▶ **EXERCISE DIRECTIONS**
Reproduce the data verbatim from its beginning through the line containing "っていますので、あらゆる分野の方に来ていただきたいですね。例えばシステ", including that line, and leave the pictures out.
───── DATASET ENTRIES ─────
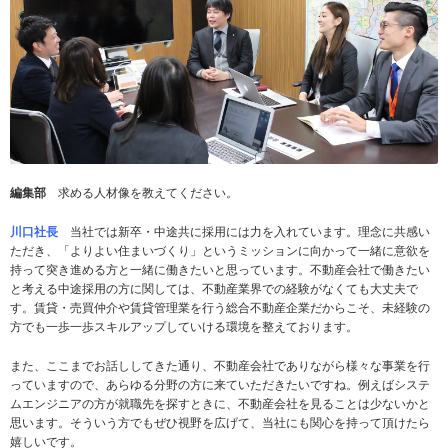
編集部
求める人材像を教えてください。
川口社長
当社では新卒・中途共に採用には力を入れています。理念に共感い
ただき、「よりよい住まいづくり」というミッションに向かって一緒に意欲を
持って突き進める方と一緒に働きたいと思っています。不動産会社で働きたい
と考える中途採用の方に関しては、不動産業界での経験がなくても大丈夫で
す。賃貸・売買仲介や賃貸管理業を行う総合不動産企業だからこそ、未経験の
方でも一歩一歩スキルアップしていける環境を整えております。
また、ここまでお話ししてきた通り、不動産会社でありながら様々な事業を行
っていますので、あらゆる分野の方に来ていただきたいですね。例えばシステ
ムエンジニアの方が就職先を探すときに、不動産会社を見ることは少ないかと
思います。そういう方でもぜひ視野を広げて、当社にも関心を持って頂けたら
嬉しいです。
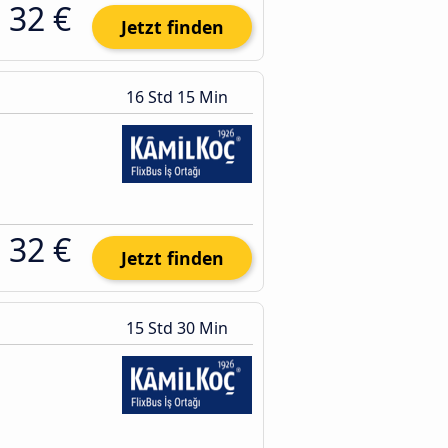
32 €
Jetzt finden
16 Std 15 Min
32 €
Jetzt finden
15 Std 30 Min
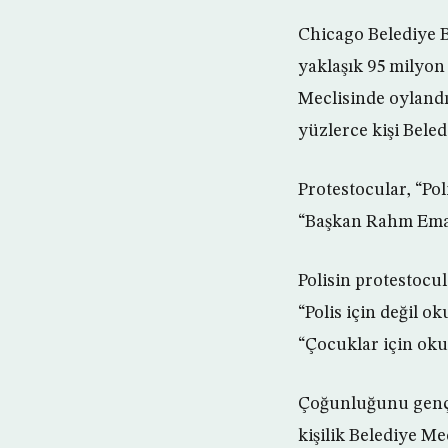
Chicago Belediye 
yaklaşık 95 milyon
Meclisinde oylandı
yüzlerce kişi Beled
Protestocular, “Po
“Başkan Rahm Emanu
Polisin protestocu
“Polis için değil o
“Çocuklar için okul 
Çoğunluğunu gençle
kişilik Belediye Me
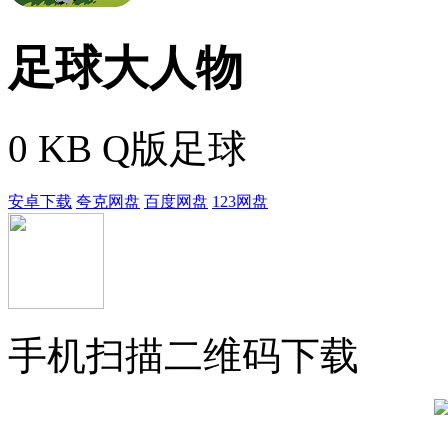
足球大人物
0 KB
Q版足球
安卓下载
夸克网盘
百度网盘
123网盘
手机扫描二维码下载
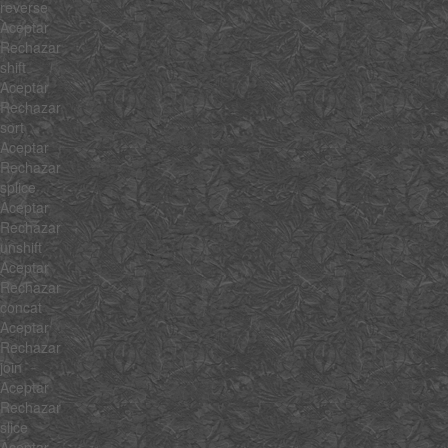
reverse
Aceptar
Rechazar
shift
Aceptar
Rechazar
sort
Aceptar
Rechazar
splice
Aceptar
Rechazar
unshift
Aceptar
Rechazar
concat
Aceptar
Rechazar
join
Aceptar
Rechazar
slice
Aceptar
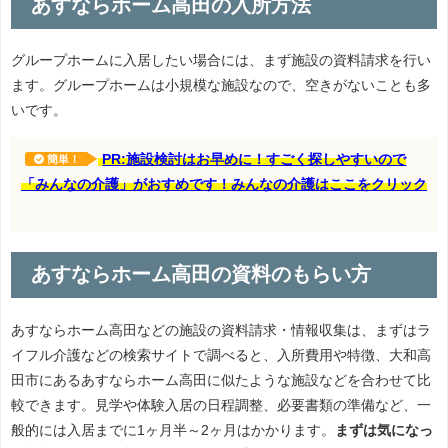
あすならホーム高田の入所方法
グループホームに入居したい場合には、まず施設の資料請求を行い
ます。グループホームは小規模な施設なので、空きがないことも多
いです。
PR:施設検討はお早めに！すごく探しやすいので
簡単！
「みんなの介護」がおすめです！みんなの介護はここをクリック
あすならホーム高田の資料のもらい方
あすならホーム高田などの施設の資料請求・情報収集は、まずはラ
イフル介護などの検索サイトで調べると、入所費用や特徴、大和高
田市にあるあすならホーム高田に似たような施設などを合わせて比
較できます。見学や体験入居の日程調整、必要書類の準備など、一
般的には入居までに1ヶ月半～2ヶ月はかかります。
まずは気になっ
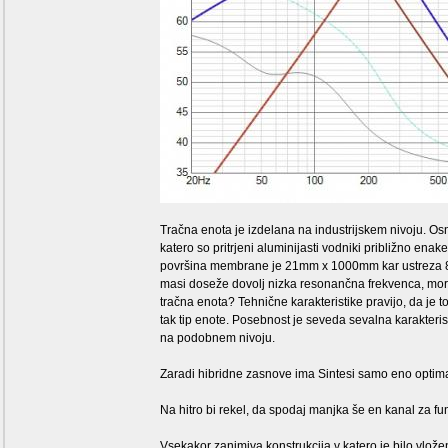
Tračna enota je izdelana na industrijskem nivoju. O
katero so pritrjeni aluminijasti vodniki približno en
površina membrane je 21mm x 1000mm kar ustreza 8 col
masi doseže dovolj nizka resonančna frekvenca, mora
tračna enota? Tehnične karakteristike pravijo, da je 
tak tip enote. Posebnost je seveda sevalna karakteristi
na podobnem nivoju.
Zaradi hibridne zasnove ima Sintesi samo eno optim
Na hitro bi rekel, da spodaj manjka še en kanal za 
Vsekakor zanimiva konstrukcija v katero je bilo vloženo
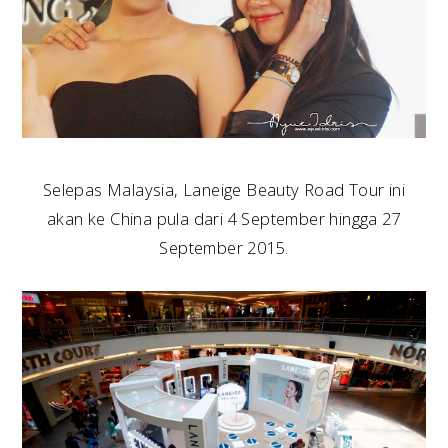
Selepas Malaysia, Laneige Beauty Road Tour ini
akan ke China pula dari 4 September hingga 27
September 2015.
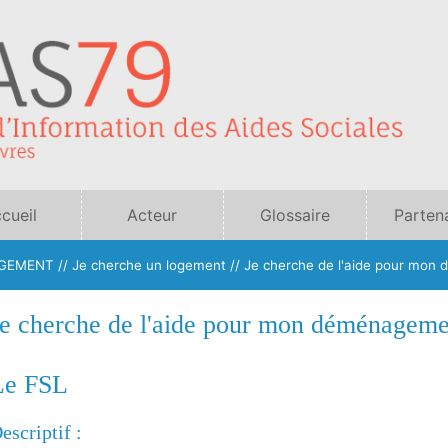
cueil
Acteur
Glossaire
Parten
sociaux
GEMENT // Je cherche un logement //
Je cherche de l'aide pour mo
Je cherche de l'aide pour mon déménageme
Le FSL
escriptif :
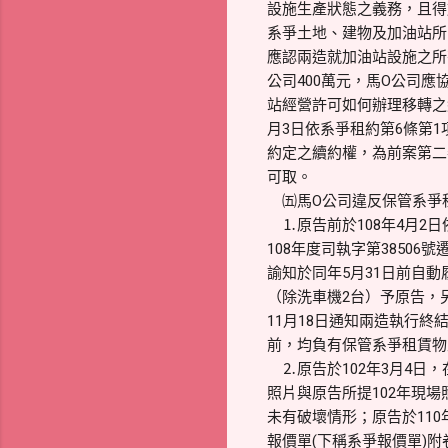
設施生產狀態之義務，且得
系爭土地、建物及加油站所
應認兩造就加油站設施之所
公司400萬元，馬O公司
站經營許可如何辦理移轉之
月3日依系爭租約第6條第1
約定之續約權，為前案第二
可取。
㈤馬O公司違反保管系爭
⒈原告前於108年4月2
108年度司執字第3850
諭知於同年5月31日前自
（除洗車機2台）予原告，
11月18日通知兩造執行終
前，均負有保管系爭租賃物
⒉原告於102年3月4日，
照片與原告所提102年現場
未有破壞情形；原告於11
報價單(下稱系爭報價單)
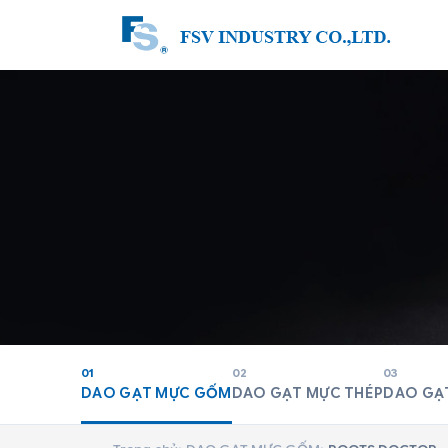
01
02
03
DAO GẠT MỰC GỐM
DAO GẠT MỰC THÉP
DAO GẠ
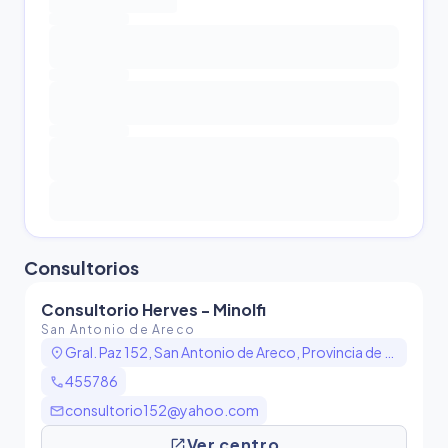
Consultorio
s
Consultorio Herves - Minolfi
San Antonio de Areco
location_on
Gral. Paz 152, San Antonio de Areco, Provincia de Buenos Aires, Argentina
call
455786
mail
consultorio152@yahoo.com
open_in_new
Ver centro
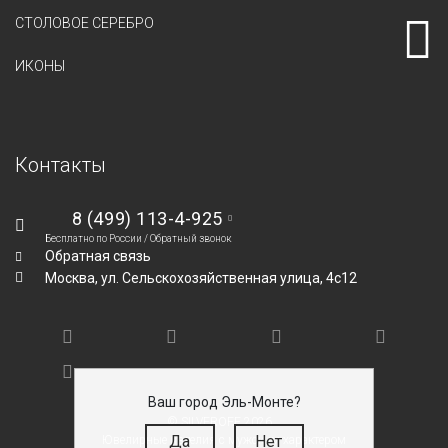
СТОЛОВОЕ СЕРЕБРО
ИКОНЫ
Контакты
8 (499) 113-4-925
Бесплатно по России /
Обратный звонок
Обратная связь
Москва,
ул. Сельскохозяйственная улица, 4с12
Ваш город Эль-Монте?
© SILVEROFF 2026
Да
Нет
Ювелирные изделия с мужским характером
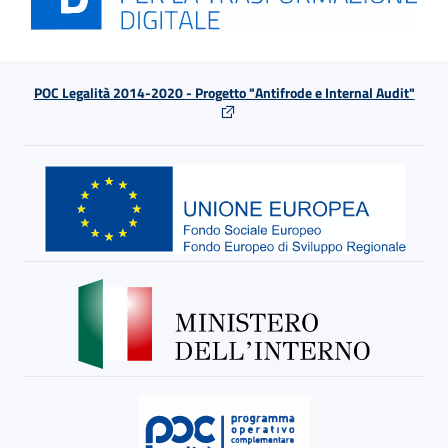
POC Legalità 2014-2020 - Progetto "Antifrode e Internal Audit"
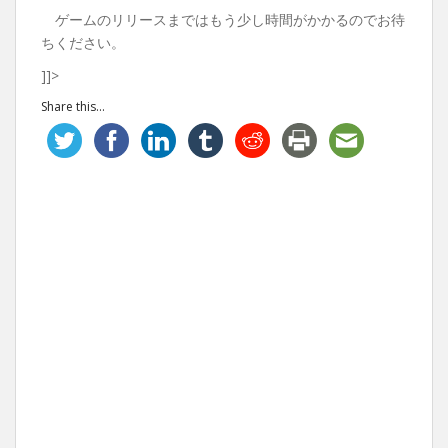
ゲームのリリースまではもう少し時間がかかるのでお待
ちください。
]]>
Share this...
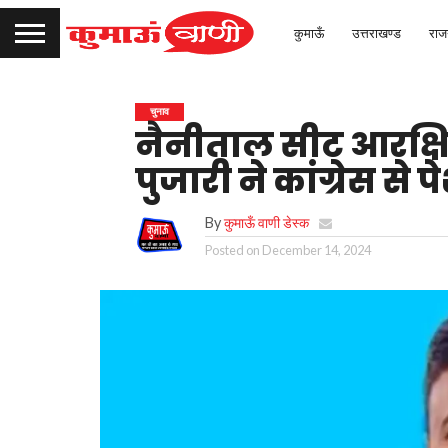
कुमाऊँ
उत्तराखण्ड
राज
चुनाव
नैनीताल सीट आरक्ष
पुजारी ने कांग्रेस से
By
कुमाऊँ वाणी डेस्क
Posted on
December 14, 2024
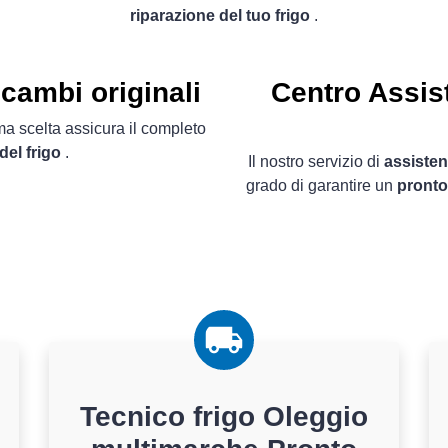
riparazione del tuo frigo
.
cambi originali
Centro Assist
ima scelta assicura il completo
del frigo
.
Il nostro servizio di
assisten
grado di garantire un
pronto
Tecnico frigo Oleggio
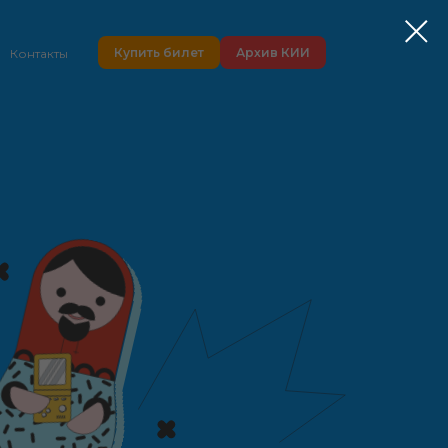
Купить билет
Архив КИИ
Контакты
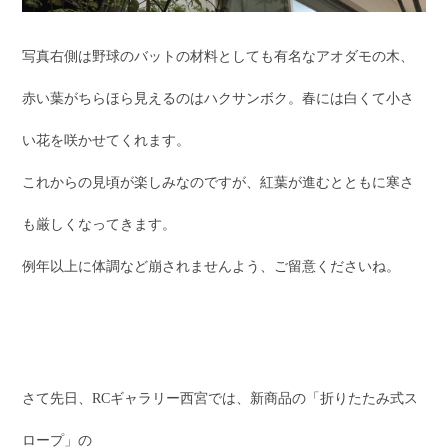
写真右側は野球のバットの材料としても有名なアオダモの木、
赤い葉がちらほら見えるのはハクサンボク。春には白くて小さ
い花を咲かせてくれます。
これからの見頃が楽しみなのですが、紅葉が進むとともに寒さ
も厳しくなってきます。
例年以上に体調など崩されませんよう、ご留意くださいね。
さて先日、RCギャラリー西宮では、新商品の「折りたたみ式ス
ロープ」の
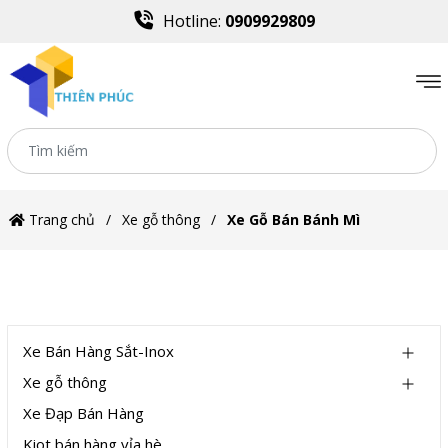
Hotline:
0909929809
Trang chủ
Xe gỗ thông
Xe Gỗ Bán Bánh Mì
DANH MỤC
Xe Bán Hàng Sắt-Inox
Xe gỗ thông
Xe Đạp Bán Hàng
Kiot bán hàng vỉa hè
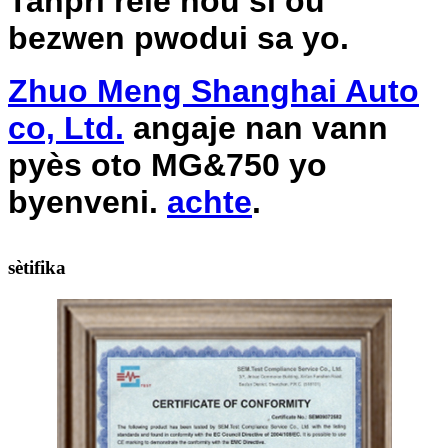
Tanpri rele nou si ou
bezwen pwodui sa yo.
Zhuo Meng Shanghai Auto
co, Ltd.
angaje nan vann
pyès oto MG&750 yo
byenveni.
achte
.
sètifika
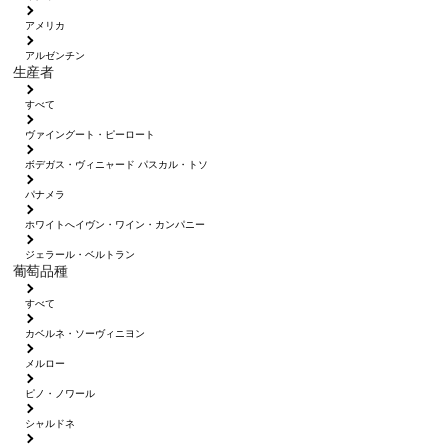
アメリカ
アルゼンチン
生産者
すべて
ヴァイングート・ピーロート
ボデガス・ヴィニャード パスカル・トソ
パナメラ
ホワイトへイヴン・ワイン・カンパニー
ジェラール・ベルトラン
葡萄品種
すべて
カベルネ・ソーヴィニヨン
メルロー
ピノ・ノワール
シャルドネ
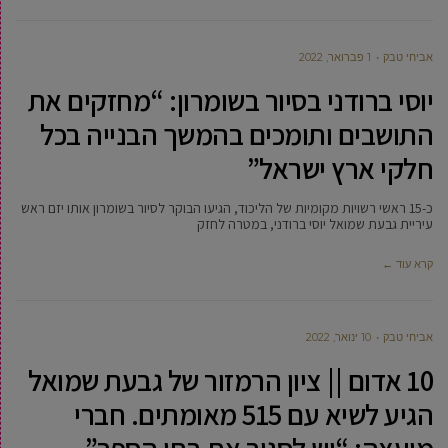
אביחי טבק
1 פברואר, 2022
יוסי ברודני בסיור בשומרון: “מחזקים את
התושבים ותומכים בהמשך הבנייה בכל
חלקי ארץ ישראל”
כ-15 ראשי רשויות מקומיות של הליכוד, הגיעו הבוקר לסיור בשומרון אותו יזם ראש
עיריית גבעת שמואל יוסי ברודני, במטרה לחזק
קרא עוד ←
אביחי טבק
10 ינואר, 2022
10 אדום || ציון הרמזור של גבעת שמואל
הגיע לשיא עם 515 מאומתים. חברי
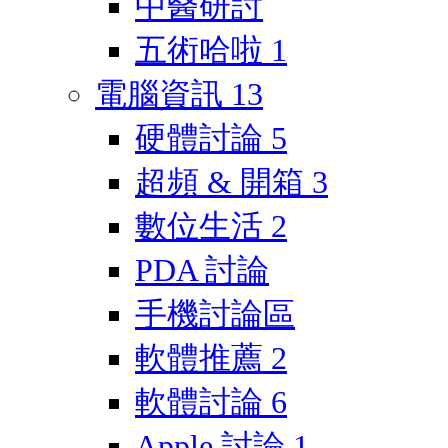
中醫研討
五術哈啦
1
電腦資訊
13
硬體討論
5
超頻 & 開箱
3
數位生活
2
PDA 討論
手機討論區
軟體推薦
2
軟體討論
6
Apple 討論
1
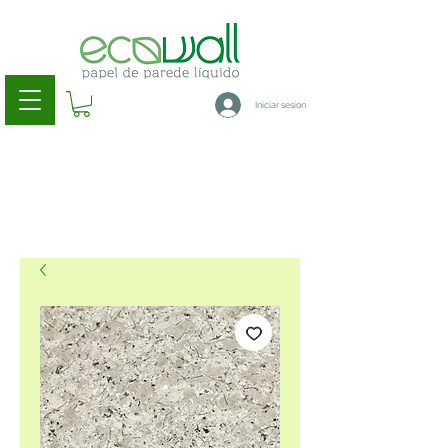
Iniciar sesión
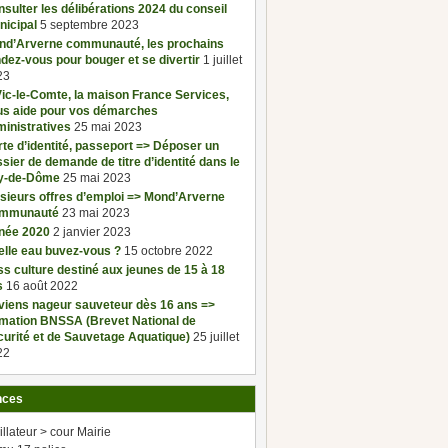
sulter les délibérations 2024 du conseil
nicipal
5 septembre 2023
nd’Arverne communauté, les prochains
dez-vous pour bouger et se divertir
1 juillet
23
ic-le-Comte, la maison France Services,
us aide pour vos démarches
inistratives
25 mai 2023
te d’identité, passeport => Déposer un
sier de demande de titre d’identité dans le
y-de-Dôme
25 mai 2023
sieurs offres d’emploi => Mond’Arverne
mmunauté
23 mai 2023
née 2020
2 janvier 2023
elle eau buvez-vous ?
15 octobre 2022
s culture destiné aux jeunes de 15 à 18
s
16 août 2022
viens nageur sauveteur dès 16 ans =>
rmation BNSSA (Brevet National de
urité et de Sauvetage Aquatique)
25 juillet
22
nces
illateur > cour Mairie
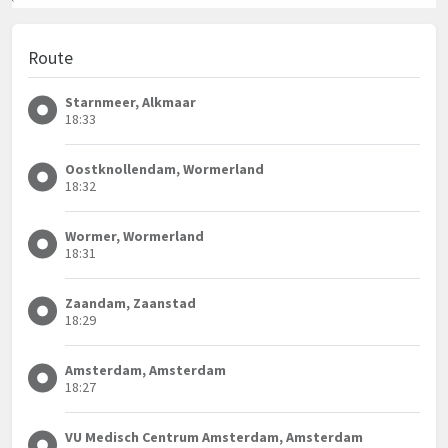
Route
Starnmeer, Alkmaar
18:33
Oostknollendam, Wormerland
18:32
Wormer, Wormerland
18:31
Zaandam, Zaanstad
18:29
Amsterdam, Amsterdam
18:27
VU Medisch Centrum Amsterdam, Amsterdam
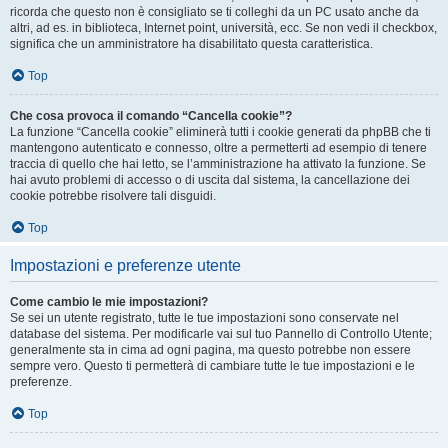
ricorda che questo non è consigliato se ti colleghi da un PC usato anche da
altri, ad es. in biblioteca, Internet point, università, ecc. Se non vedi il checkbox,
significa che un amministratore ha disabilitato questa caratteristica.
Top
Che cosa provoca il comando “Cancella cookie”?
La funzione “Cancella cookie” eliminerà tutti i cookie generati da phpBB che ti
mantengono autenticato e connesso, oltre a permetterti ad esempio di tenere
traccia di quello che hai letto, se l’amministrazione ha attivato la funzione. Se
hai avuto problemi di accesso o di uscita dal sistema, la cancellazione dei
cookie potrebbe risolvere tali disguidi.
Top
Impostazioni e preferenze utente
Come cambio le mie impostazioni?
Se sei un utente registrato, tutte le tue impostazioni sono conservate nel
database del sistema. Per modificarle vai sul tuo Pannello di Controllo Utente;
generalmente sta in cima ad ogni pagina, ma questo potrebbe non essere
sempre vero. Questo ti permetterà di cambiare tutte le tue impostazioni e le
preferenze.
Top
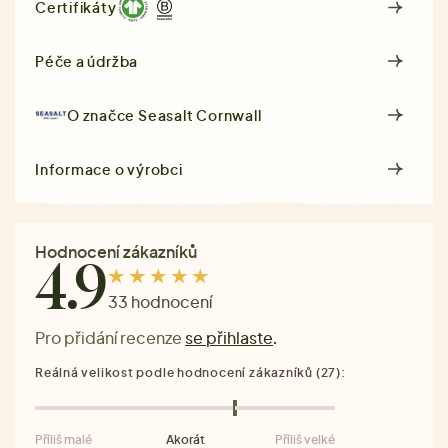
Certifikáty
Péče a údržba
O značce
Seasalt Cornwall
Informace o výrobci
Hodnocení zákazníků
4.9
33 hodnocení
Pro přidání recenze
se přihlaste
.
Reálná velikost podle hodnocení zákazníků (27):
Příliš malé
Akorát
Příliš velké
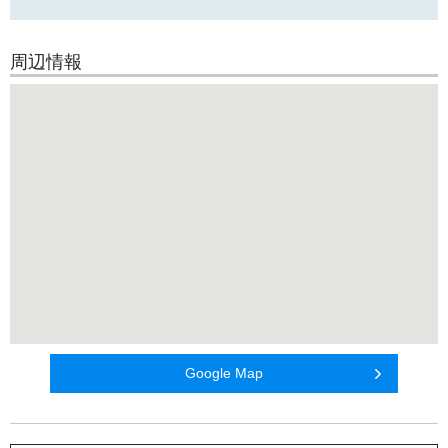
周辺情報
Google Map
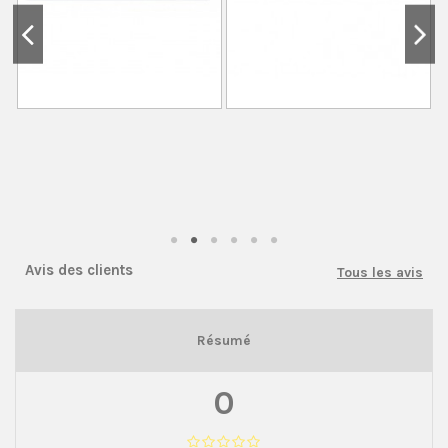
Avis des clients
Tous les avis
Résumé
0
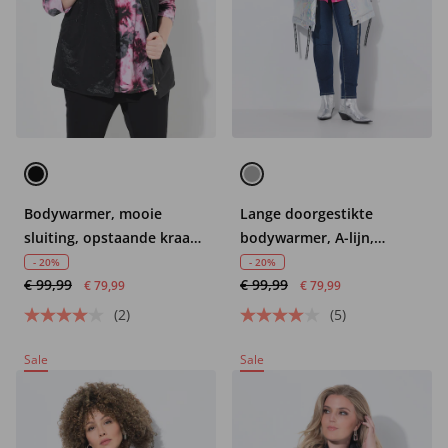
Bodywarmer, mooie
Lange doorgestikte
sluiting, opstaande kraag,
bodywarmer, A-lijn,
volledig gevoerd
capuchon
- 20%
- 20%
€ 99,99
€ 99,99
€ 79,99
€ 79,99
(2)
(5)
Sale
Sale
─────
▶ **RESULT FOR THIS EXERCISE**
編集部
求める人材像を教えてください。
川口社長
当社では新卒・中途共に採用には力を入れています。理念に共感い
ただき、「よりよい住まいづくり」というミッションに向かって一緒に意欲を
持って突き進める方と一緒に働きたいと思っています。不動産会社で働きたい
と考える中途採用の方に関しては、不動産業界での経験がなくても大丈夫で
す。賃貸・売買仲介や賃貸管理業を行う総合不動産企業だからこそ、未経験の
方でも一歩一歩スキルアップしていける環境を整えております。
また、ここまでお話ししてきた通り、不動産会社でありながら様々な事業を行
っていますので、あらゆる分野の方に来ていただきたいですね。例えばシステ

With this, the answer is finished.